▸ **Requirement**:
Would you return every line of the listing below that has "destroyed" in it?

══════

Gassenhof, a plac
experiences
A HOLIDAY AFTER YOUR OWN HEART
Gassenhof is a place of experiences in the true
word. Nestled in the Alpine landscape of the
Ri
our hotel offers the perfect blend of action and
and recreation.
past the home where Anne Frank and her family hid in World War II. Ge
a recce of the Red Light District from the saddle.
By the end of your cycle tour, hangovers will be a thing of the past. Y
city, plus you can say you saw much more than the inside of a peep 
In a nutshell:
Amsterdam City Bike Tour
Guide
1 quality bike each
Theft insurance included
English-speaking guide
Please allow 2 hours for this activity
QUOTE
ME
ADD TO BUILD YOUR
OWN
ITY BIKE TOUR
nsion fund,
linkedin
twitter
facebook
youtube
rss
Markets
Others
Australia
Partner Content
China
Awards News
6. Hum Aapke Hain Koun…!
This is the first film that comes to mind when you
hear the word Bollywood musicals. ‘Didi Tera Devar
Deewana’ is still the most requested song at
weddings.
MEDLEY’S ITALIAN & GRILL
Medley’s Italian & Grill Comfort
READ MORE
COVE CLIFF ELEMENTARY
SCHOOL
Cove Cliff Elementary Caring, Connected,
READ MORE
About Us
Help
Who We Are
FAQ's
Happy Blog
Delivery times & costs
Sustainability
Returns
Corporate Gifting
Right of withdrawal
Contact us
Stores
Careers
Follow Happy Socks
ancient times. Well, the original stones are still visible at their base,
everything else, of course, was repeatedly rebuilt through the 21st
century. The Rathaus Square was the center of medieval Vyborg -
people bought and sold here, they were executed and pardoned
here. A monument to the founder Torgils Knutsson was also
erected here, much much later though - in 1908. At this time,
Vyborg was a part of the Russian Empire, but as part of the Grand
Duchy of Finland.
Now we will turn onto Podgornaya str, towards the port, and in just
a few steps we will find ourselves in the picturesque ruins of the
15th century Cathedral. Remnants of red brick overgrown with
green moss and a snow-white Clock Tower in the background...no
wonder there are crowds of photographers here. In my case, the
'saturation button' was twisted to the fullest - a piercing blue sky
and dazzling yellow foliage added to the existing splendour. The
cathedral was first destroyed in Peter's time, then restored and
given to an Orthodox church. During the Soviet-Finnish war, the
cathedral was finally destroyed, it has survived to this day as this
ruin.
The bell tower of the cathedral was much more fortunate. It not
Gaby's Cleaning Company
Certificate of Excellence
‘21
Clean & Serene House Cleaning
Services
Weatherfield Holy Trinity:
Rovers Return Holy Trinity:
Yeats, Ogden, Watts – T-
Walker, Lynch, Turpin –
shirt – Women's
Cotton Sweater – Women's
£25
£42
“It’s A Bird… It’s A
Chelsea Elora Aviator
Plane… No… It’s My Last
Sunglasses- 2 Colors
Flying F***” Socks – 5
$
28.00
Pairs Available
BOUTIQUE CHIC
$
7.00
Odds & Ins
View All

══════

▸ **Written reply**:
cathedral was first destroyed in Peter's time, then restored and
cathedral was finally destroyed, it has survived to this day as this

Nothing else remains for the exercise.